The BIR is delighted to support an exciting exhibition of Xograms by BIR artist-in-residence Hugh Turvey at the gallery@oxo, Oxo Tower Wharf, Bargehouse Street, South Bank, London, SE1 9PH.
Opening in Valentine’s week from 12 – 23 February 2014 the exhibition is called X-POSÉ: MATERIAL AND SURFACE and admission is free!
About X-POSÉ
X marks the spot.It takes complex interactions of light interference, reflection and diffraction to ‘focus’ X-ray. Photographer Hugh Turvey, focuses this fantastical ‘light’ to illuminate the liminal shadow-spaces of the material world. X denotes the unknown.
Hugh is an artist looking for transparency in a smoke-and-mirrors world of spin and media manipulation. Where Man Ray’s Rayographs revealed an
exterior shadow, Hugh Turvey’s Xograms offer us both exterior and interior shadows, revealing a depth and density to the stuff of life that would otherwise remain hidden.
X is for magnification. How deep do you want to go? In focusing on the in-between, Turvey makes the everyday appear uncommon, creating transcendent images that gift us an extraordinary way of seeing and knowing. For the artist, the delicate tension remains how much light to let in. As one part of the image emerges another necessarily fades. Like night moving into day it is this point of transference that intrigues.
X proffers a kiss.An antidote to popular culture’s obsession with the superficial, Hugh Turvey’s meticulously crafted work is a celebration of his passion for the technology. The consummation of material and surface sings of a love that is deep and substantial, a love that comes from within and without.
About Hugh Turvey’s Xogram work
Hugh Turvey is an artist with an international reputation. His Xogram work is held in public and private collections throughout the world. Bridging the gap between art and science, graphic design and pure photography, it has been utilised in a myriad of applications, including commercially, for marketing and advertising, in TV and film and by architects and interior designers.
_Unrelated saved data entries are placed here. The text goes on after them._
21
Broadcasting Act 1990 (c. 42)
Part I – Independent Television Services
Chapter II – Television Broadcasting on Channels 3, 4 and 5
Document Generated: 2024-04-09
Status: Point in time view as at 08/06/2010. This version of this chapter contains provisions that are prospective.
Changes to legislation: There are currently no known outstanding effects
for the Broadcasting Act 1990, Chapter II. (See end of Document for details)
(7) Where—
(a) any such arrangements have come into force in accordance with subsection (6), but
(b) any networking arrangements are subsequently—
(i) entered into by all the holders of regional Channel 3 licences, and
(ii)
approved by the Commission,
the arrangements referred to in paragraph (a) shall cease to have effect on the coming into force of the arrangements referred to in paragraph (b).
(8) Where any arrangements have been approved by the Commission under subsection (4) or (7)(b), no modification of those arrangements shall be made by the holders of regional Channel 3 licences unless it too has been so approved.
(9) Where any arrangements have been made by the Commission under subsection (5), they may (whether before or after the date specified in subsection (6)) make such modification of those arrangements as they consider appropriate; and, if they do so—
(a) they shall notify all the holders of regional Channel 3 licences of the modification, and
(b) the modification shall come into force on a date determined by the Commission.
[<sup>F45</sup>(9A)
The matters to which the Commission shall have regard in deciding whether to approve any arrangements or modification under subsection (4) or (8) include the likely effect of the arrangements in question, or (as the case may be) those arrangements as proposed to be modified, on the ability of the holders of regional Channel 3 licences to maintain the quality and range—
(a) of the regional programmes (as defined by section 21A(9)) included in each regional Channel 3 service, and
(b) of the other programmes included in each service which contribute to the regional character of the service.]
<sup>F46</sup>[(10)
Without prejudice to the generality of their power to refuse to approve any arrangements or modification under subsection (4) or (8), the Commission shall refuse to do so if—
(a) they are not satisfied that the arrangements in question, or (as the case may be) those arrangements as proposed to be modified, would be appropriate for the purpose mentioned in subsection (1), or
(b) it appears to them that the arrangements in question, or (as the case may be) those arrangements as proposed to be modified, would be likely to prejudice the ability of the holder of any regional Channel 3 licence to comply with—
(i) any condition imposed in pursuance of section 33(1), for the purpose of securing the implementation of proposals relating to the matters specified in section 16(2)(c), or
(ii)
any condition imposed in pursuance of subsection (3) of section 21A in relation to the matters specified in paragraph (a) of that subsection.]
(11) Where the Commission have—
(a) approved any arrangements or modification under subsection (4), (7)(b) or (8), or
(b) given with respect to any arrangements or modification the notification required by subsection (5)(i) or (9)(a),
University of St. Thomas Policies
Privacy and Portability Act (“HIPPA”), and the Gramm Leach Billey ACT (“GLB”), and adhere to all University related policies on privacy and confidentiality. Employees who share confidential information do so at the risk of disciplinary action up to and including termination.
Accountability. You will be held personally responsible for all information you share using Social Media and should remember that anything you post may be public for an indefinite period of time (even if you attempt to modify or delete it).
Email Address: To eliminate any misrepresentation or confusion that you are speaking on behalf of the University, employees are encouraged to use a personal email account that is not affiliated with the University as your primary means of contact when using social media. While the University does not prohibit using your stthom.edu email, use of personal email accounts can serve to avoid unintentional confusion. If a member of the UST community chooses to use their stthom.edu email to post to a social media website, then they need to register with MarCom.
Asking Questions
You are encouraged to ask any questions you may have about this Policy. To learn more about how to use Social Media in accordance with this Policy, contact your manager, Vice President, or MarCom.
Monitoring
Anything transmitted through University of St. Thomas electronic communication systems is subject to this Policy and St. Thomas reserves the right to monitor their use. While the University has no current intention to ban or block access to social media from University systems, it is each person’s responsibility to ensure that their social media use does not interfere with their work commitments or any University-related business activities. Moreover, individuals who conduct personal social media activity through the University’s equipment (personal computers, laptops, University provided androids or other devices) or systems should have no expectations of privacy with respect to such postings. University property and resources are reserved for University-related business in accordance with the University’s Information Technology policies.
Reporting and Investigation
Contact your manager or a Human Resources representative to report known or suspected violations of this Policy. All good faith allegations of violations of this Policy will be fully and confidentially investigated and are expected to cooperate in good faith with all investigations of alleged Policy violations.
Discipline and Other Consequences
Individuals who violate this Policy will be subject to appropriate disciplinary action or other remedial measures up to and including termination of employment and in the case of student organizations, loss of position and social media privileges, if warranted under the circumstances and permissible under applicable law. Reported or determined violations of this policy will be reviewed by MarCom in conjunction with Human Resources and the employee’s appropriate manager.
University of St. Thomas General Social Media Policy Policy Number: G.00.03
Along with developing a body of work for the Science Photo Library, Hugh Turvey has collaborated on an ebook and iPad app called ‘X is for X-ray’ launched at the Radiological Society of North America (RSNA) in Chicago. His Xogram work has also been widely featured in newspaper articles and magazines around the world.
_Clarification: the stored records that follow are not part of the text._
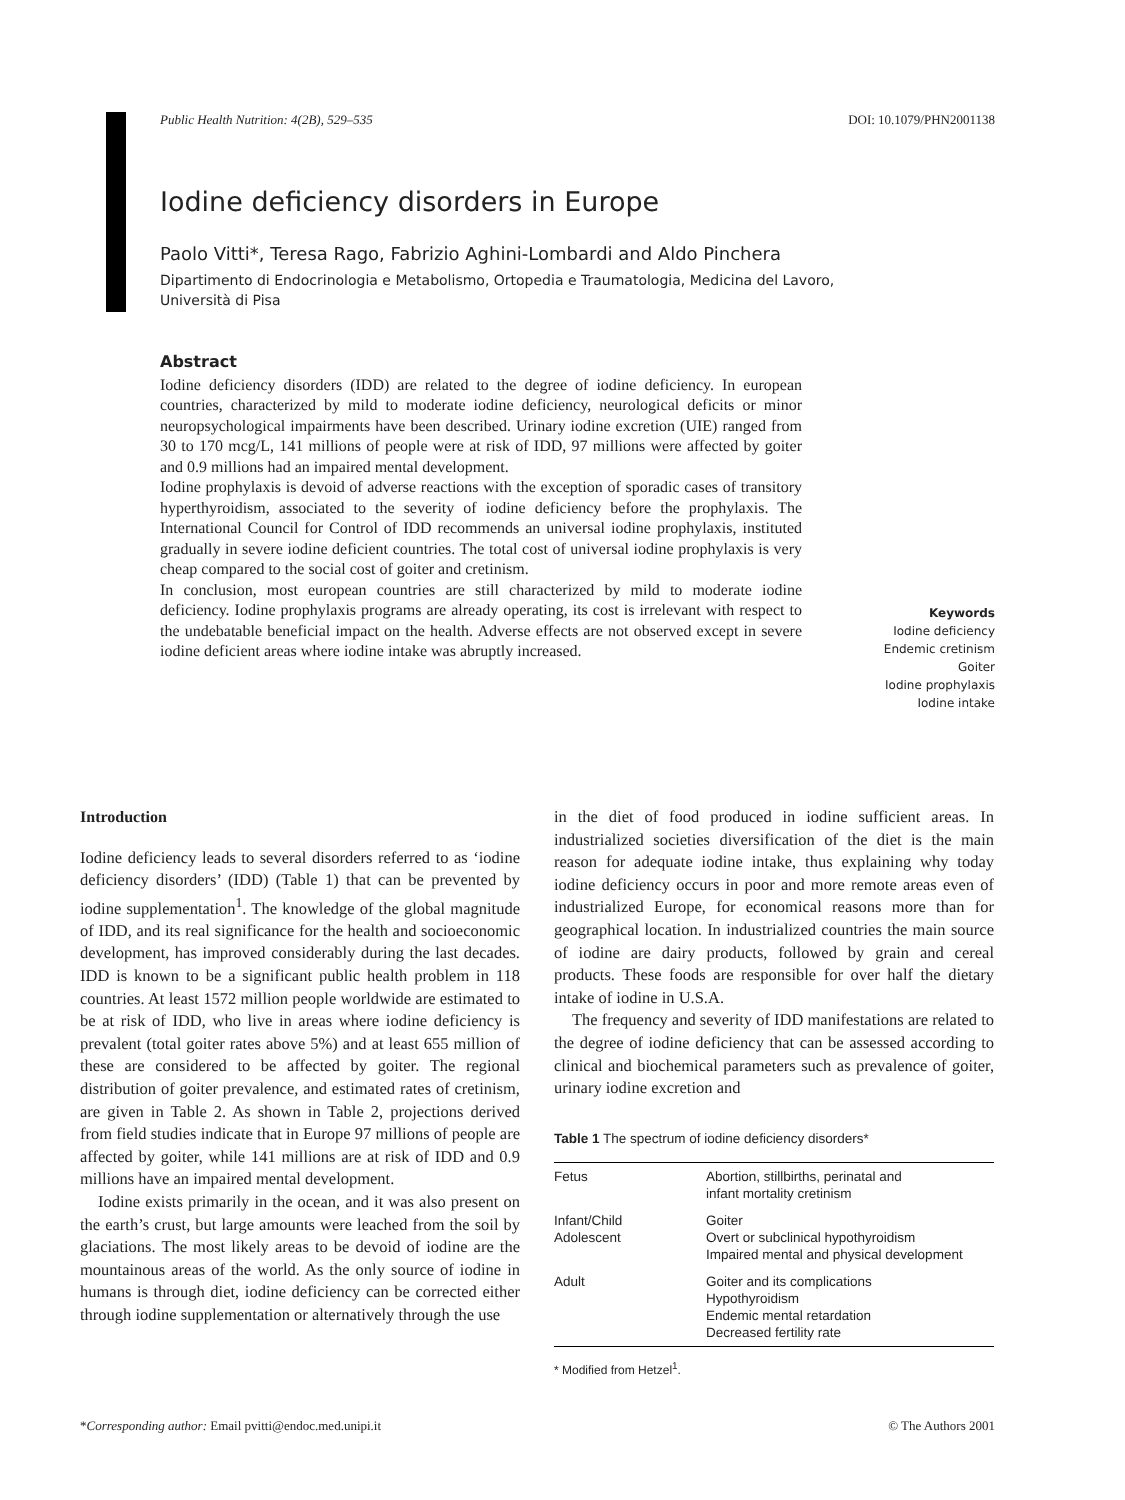Public Health Nutrition: 4(2B), 529–535 DOI: 10.1079/PHN2001138
Iodine deficiency disorders in Europe
Paolo Vitti*, Teresa Rago, Fabrizio Aghini-Lombardi and Aldo Pinchera
Dipartimento di Endocrinologia e Metabolismo, Ortopedia e Traumatologia, Medicina del Lavoro,
Università di Pisa
Abstract
Iodine deficiency disorders (IDD) are related to the degree of iodine deficiency. In european countries, characterized by mild to moderate iodine deficiency, neurological deficits or minor neuropsychological impairments have been described. Urinary iodine excretion (UIE) ranged from 30 to 170 mcg/L, 141 millions of people were at risk of IDD, 97 millions were affected by goiter and 0.9 millions had an impaired mental development.
Iodine prophylaxis is devoid of adverse reactions with the exception of sporadic cases of transitory hyperthyroidism, associated to the severity of iodine deficiency before the prophylaxis. The International Council for Control of IDD recommends an universal iodine prophylaxis, instituted gradually in severe iodine deficient countries. The total cost of universal iodine prophylaxis is very cheap compared to the social cost of goiter and cretinism.
In conclusion, most european countries are still characterized by mild to moderate iodine deficiency. Iodine prophylaxis programs are already operating, its cost is irrelevant with respect to the undebatable beneficial impact on the health. Adverse effects are not observed except in severe iodine deficient areas where iodine intake was abruptly increased.
Keywords
Iodine deficiency
Endemic cretinism
Goiter
Iodine prophylaxis
Iodine intake
Introduction
Iodine deficiency leads to several disorders referred to as ‘iodine deficiency disorders’ (IDD) (Table 1) that can be prevented by iodine supplementation<sup>1</sup>. The knowledge of the global magnitude of IDD, and its real significance for the health and socioeconomic development, has improved considerably during the last decades. IDD is known to be a significant public health problem in 118 countries. At least 1572 million people worldwide are estimated to be at risk of IDD, who live in areas where iodine deficiency is prevalent (total goiter rates above 5%) and at least 655 million of these are considered to be affected by goiter. The regional distribution of goiter prevalence, and estimated rates of cretinism, are given in Table 2. As shown in Table 2, projections derived from field studies indicate that in Europe 97 millions of people are affected by goiter, while 141 millions are at risk of IDD and 0.9 millions have an impaired mental development.
Iodine exists primarily in the ocean, and it was also present on the earth’s crust, but large amounts were leached from the soil by glaciations. The most likely areas to be devoid of iodine are the mountainous areas of the world. As the only source of iodine in humans is through diet, iodine deficiency can be corrected either through iodine supplementation or alternatively through the use
in the diet of food produced in iodine sufficient areas. In industrialized societies diversification of the diet is the main reason for adequate iodine intake, thus explaining why today iodine deficiency occurs in poor and more remote areas even of industrialized Europe, for economical reasons more than for geographical location. In industrialized countries the main source of iodine are dairy products, followed by grain and cereal products. These foods are responsible for over half the dietary intake of iodine in U.S.A.
The frequency and severity of IDD manifestations are related to the degree of iodine deficiency that can be assessed according to clinical and biochemical parameters such as prevalence of goiter, urinary iodine excretion and
Table 1 The spectrum of iodine deficiency disorders*
| Fetus | Abortion, stillbirths, perinatal and infant mortality cretinism |
| Infant/Child Adolescent | Goiter Overt or subclinical hypothyroidism Impaired mental and physical development |
| Adult | Goiter and its complications Hypothyroidism Endemic mental retardation Decreased fertility rate |
* Modified from Hetzel<sup>1</sup>.
*Corresponding author: Email pvitti@endoc.med.unipi.it © The Authors 2001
Among his commercial projects, he has made six award-winning TV adverts, using ground breaking Motion X-Ray. For the past three years he has been working with Waitrose UK on celebrity chef Heston Blumenthal’s ranges and has had images commissioned by L’Oreal, Paris.
Hugh’s Xogram work has starred in 2011 French feature film Et Soudain, Tout Le Monde Me Manque and is on permanent display in Sir Isaac’s Loft at the Franklin Institute Science Museum, Philadelphia. Most recently, his Flora X-ray photographs were selected as a key motif to run throughout the newly refurbished Maslow Hotel in Johannesburg.
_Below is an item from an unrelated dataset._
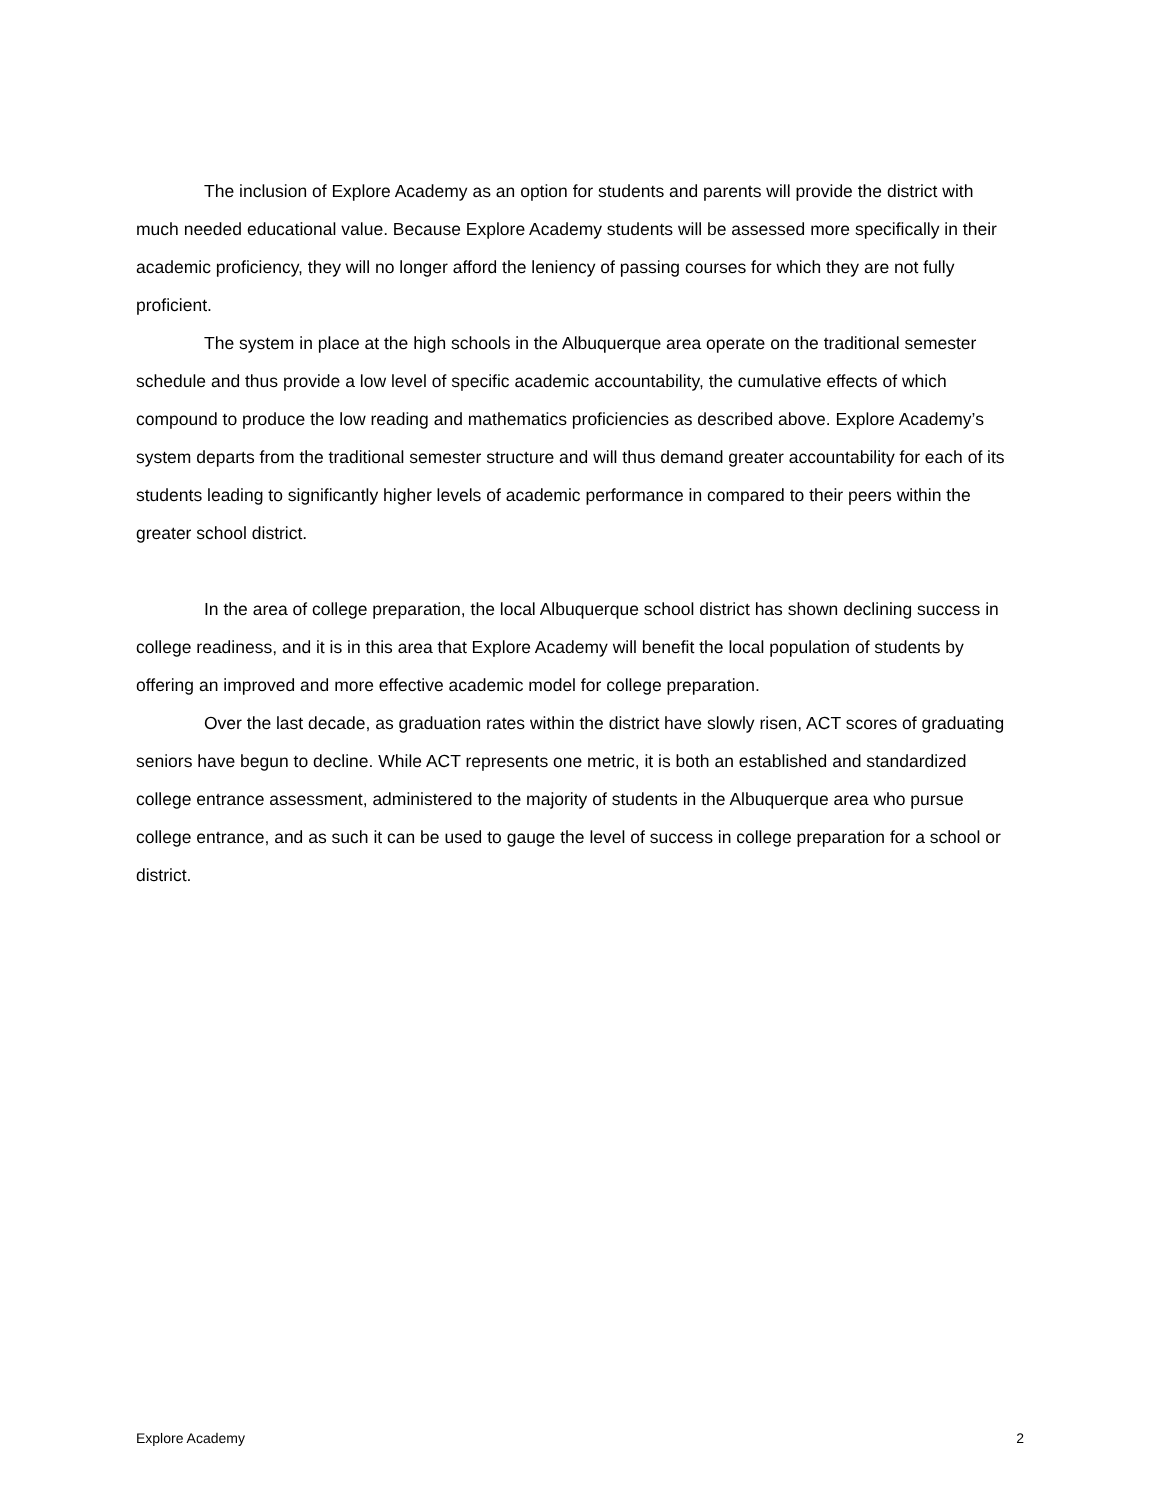The inclusion of Explore Academy as an option for students and parents will provide the district with much needed educational value. Because Explore Academy students will be assessed more specifically in their academic proficiency, they will no longer afford the leniency of passing courses for which they are not fully proficient.
The system in place at the high schools in the Albuquerque area operate on the traditional semester schedule and thus provide a low level of specific academic accountability, the cumulative effects of which compound to produce the low reading and mathematics proficiencies as described above. Explore Academy’s system departs from the traditional semester structure and will thus demand greater accountability for each of its students leading to significantly higher levels of academic performance in compared to their peers within the greater school district.
In the area of college preparation, the local Albuquerque school district has shown declining success in college readiness, and it is in this area that Explore Academy will benefit the local population of students by offering an improved and more effective academic model for college preparation.
Over the last decade, as graduation rates within the district have slowly risen, ACT scores of graduating seniors have begun to decline. While ACT represents one metric, it is both an established and standardized college entrance assessment, administered to the majority of students in the Albuquerque area who pursue college entrance, and as such it can be used to gauge the level of success in college preparation for a school or district.
Explore Academy 2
Looking to the future, Hugh is a pioneering creative practitioner for better healthcare environments. He has worked on large-scale art installation projects in hospitals in Germany, UK and USA and his Wellcome Trust sponsored inr-i project has been touring hospitals in the UK since 2011. He is currently part of a ‘communicative’ art research team at University College Hospital, London that is creatively thinking about ways to improve patient experience.